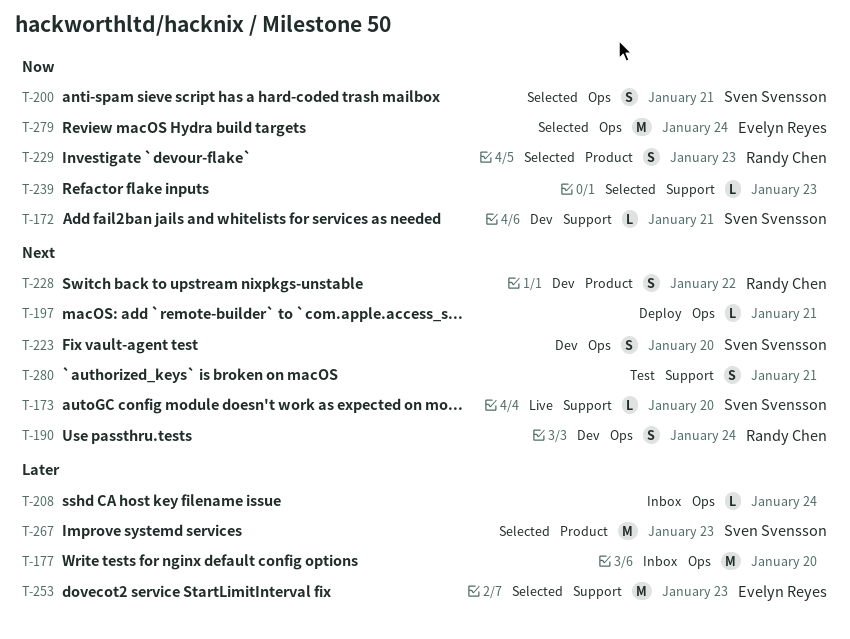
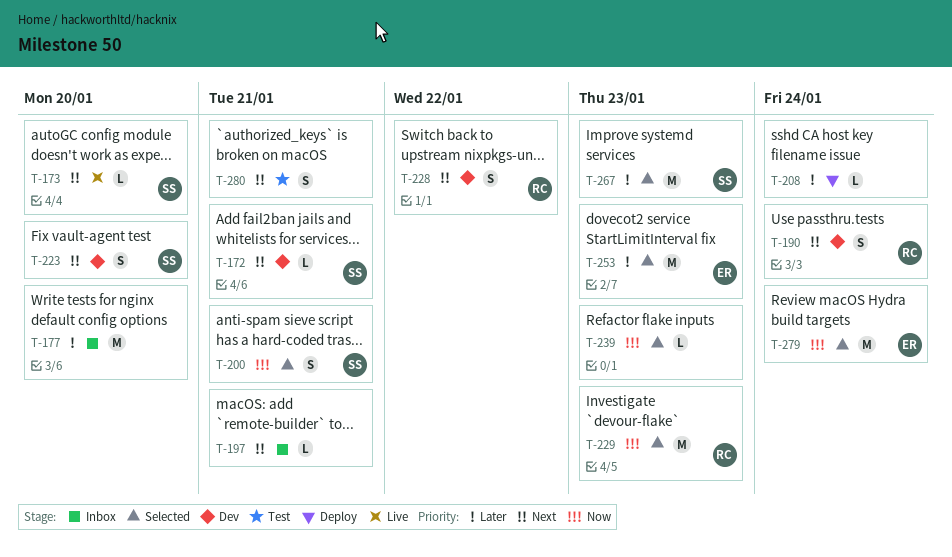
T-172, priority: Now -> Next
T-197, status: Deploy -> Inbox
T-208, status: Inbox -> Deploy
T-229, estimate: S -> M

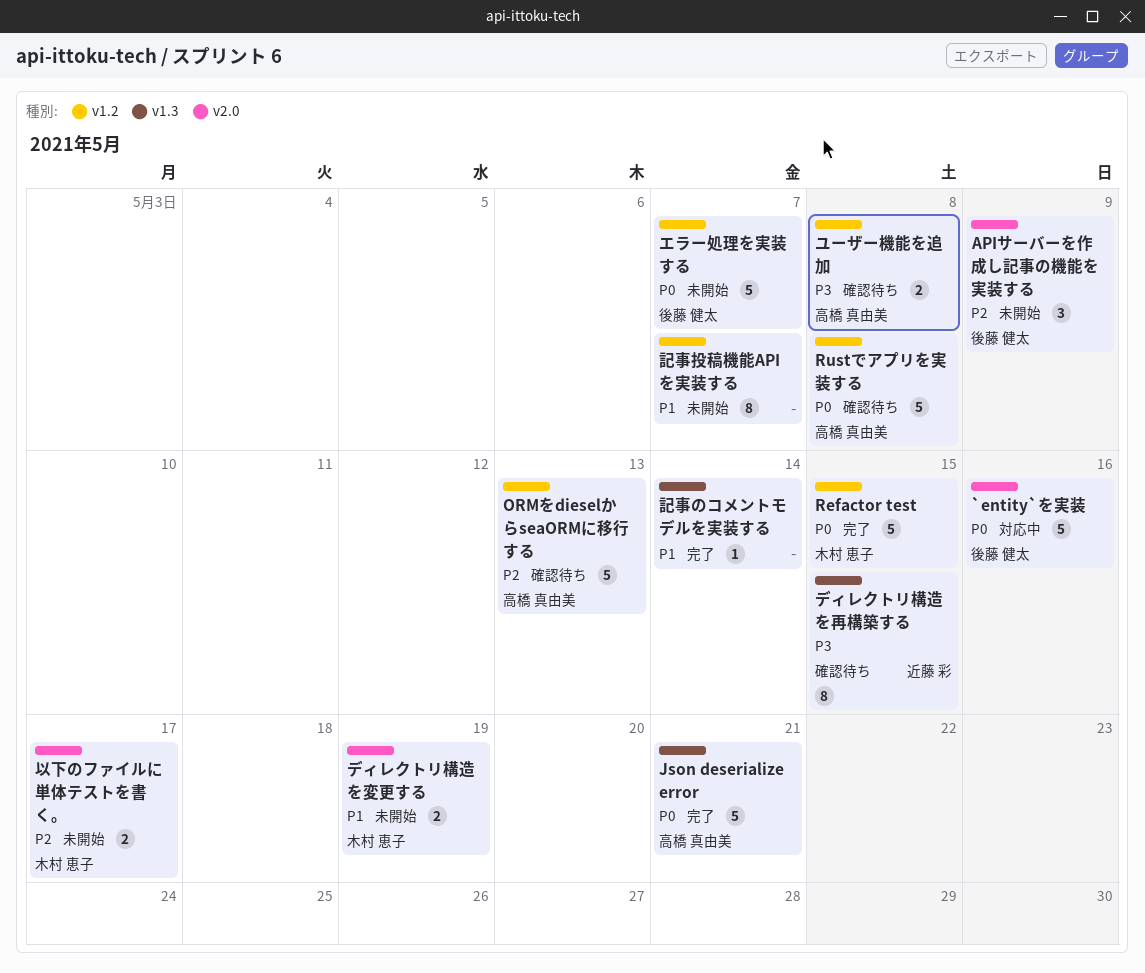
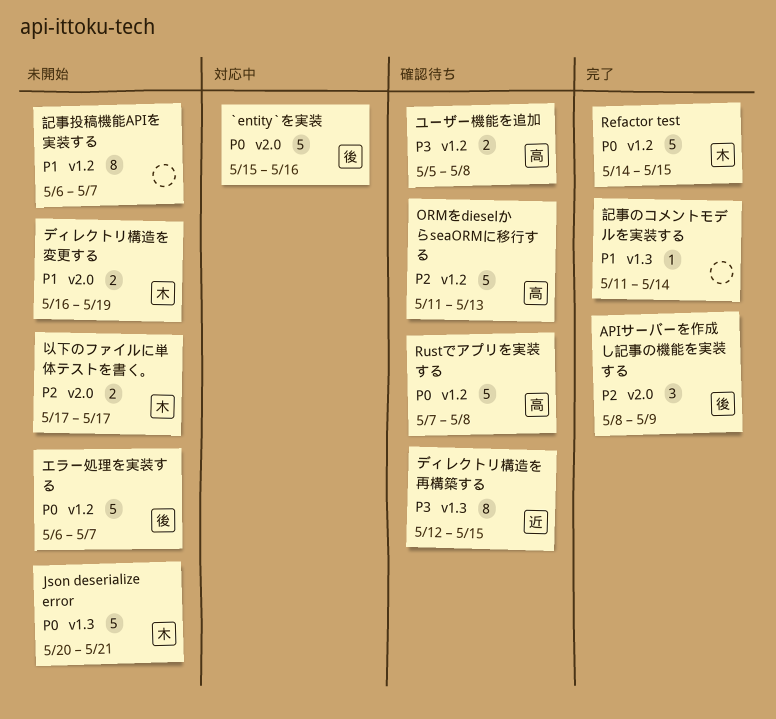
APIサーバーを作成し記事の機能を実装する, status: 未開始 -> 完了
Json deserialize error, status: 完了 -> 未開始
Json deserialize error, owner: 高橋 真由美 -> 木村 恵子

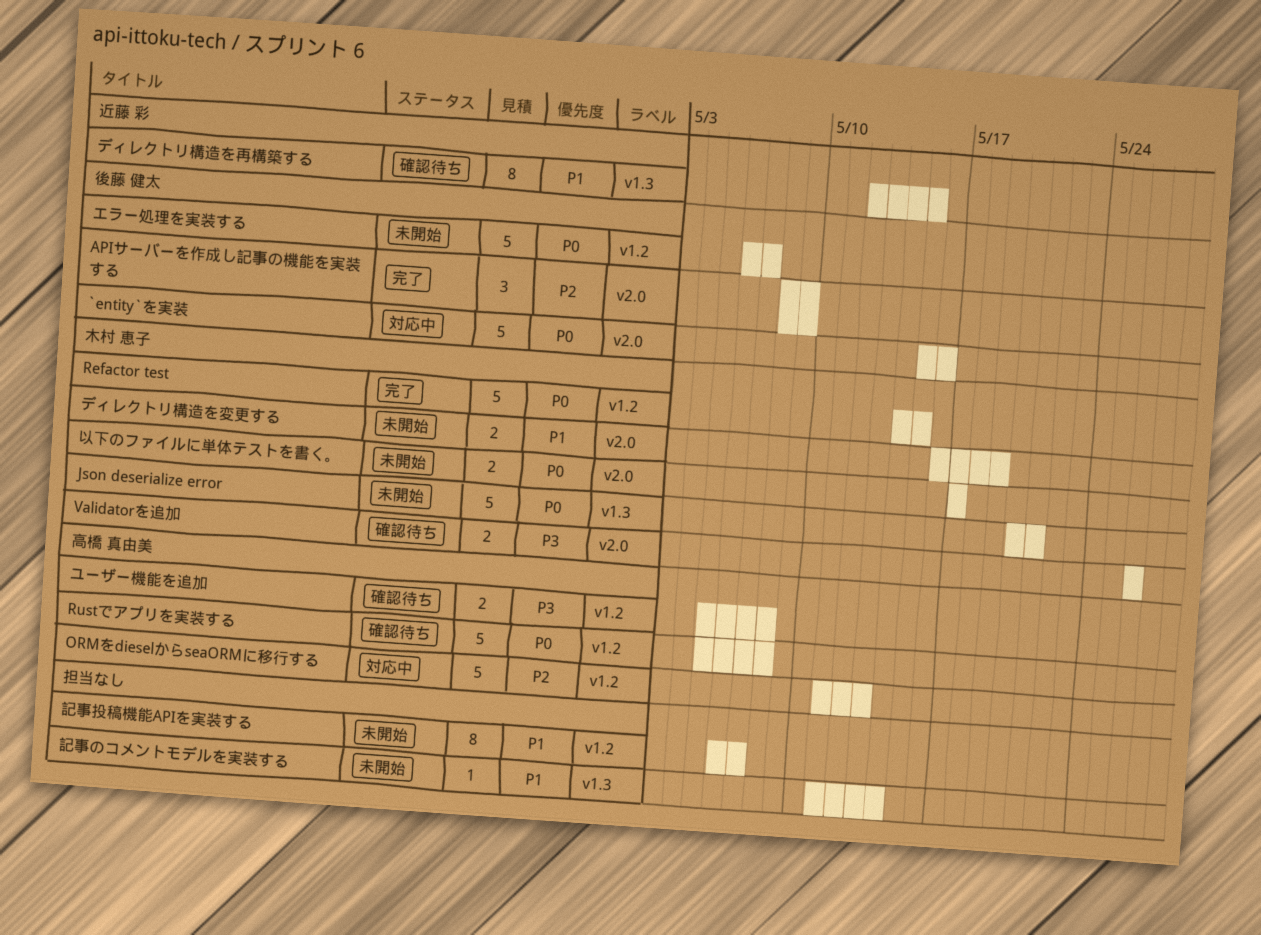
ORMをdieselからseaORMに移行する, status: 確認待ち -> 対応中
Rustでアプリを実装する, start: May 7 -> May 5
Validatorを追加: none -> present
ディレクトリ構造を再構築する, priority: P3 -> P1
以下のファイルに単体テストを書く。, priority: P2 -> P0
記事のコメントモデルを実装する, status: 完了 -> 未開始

▶ ABOUT THIS EXERCISE
Every line above must appear in the answer unchanged, and no picture may appear in it.

▶ RESULT OF THE EXERCISE
T-172, priority: Now -> Next
T-197, status: Deploy -> Inbox
T-208, status: Inbox -> Deploy
T-229, estimate: S -> M

APIサーバーを作成し記事の機能を実装する, status: 未開始 -> 完了
Json deserialize error, status: 完了 -> 未開始
Json deserialize error, owner: 高橋 真由美 -> 木村 恵子

ORMをdieselからseaORMに移行する, status: 確認待ち -> 対応中
Rustでアプリを実装する, start: May 7 -> May 5
Validatorを追加: none -> present
ディレクトリ構造を再構築する, priority: P3 -> P1
以下のファイルに単体テストを書く。, priority: P2 -> P0
記事のコメントモデルを実装する, status: 完了 -> 未開始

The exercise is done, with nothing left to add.